● STORED DATA
□ □ □ □

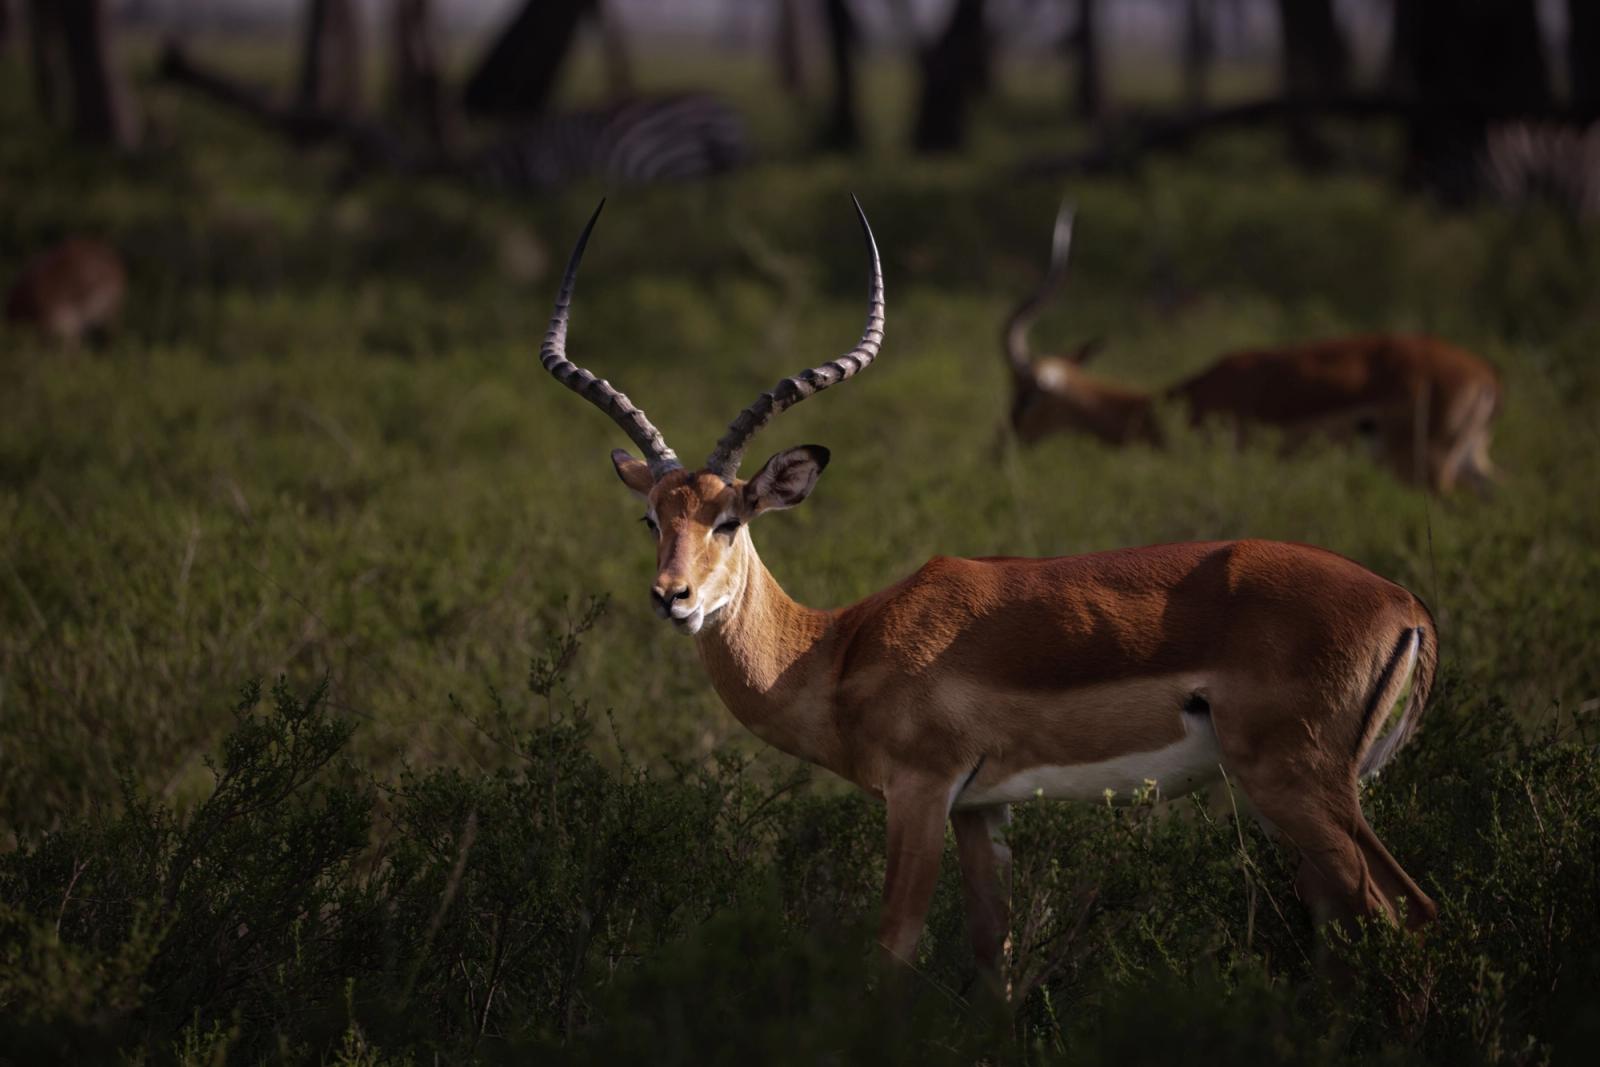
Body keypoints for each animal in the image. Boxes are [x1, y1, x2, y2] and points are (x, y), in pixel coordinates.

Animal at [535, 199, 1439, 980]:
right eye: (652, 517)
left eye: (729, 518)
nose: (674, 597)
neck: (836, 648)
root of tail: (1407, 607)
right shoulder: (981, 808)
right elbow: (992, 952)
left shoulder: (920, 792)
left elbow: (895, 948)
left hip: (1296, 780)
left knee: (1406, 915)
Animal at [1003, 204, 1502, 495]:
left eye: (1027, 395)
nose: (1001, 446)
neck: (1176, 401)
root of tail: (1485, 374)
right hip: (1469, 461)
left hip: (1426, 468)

□ □ □ □

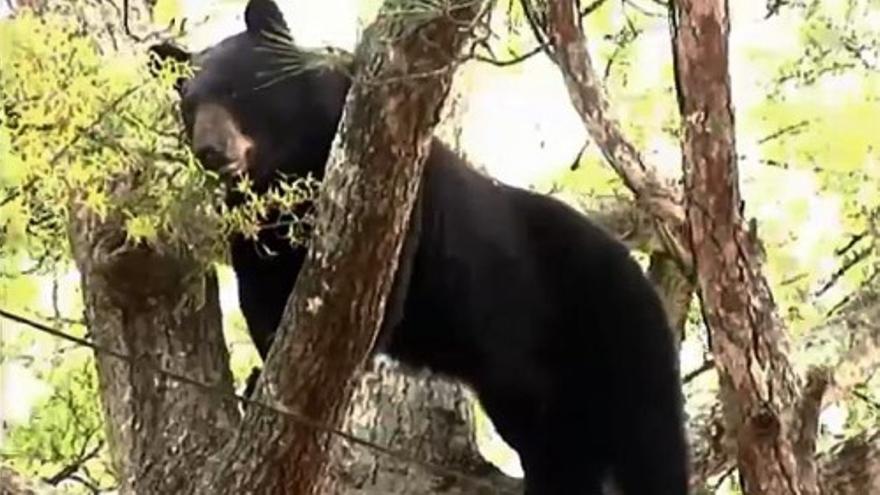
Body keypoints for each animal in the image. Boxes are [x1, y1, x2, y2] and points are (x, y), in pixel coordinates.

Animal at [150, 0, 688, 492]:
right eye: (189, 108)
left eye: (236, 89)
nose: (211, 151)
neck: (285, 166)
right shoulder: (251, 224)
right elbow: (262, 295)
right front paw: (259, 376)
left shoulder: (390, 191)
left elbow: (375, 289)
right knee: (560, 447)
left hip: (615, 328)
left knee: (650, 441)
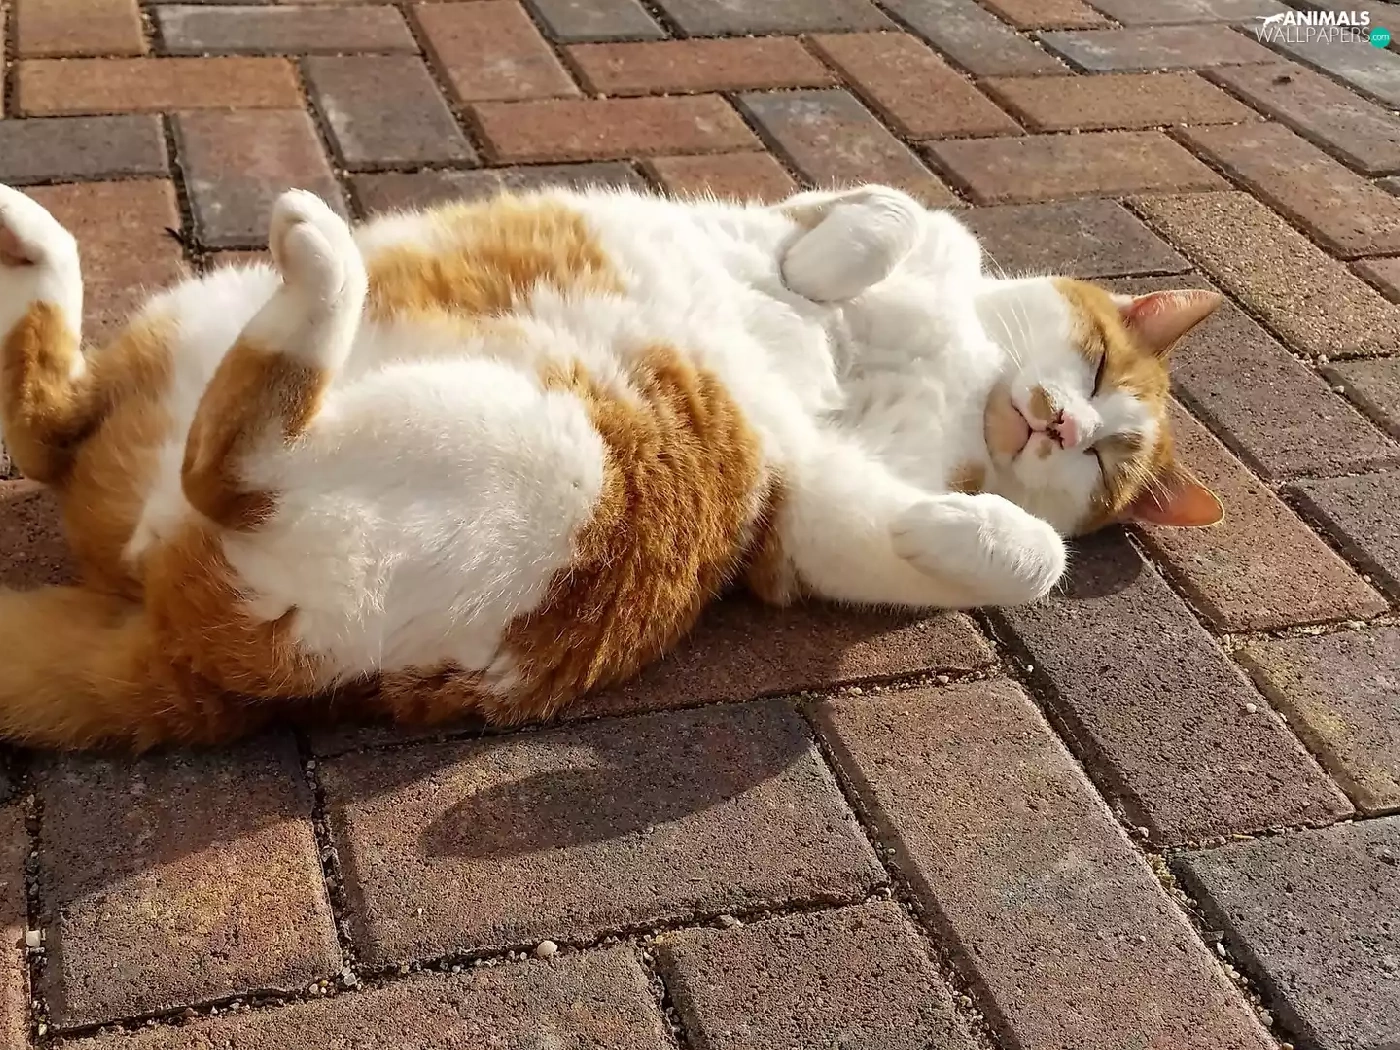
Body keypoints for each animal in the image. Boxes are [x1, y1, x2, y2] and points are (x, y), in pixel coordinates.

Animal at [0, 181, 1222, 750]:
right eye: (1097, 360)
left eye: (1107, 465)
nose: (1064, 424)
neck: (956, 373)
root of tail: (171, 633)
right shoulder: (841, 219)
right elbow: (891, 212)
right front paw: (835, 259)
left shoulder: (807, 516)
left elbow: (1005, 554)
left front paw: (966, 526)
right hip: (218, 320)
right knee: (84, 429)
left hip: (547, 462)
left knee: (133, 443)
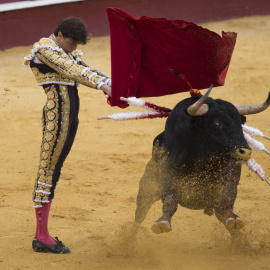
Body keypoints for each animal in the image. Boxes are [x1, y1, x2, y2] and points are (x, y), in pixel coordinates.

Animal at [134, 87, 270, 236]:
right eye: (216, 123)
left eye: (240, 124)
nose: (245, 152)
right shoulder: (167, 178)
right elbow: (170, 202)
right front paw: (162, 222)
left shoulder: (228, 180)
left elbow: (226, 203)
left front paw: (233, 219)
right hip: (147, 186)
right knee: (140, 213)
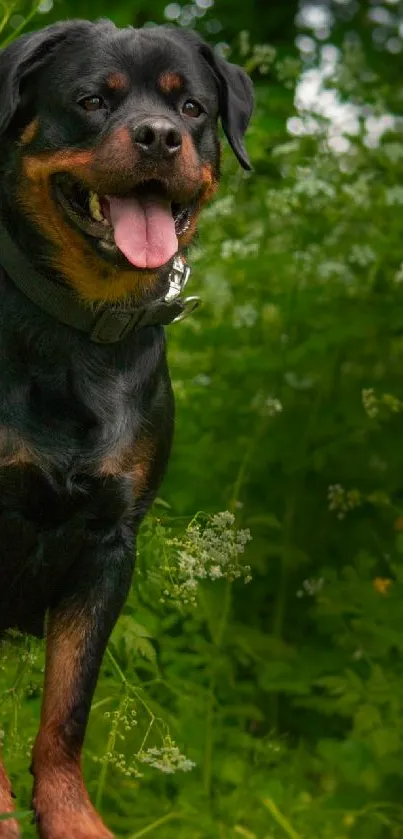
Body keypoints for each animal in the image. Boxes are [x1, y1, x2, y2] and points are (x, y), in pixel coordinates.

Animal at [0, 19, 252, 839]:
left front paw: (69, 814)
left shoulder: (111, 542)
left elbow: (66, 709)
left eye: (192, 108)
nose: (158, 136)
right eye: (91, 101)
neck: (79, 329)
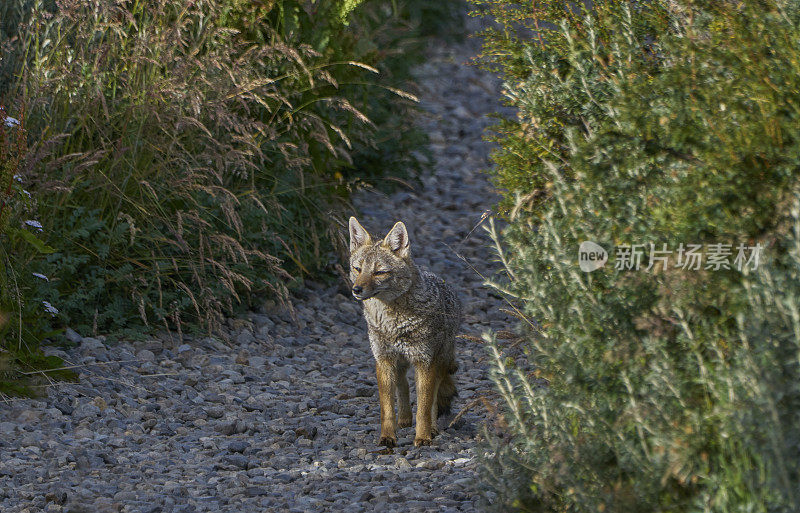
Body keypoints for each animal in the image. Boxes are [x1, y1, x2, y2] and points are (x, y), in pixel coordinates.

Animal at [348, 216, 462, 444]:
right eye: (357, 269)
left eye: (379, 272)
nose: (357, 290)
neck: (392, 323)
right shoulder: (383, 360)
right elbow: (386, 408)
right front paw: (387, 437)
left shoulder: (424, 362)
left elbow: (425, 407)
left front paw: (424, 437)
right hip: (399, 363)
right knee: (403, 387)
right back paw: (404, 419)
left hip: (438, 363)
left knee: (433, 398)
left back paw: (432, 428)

□ □ □ □

● EXERCISE
Read the entries above and find each line holding the word "shoulder". Copy it out.

● COMPLETED TASK
right shoulder: (981, 808)
left shoulder: (920, 792)
right shoulder: (251, 224)
left shoulder: (390, 191)
right shoulder: (841, 219)
left shoulder: (807, 516)
right shoulder: (167, 178)
left shoulder: (228, 180)
left shoulder: (111, 542)
right shoulder: (383, 360)
left shoulder: (424, 362)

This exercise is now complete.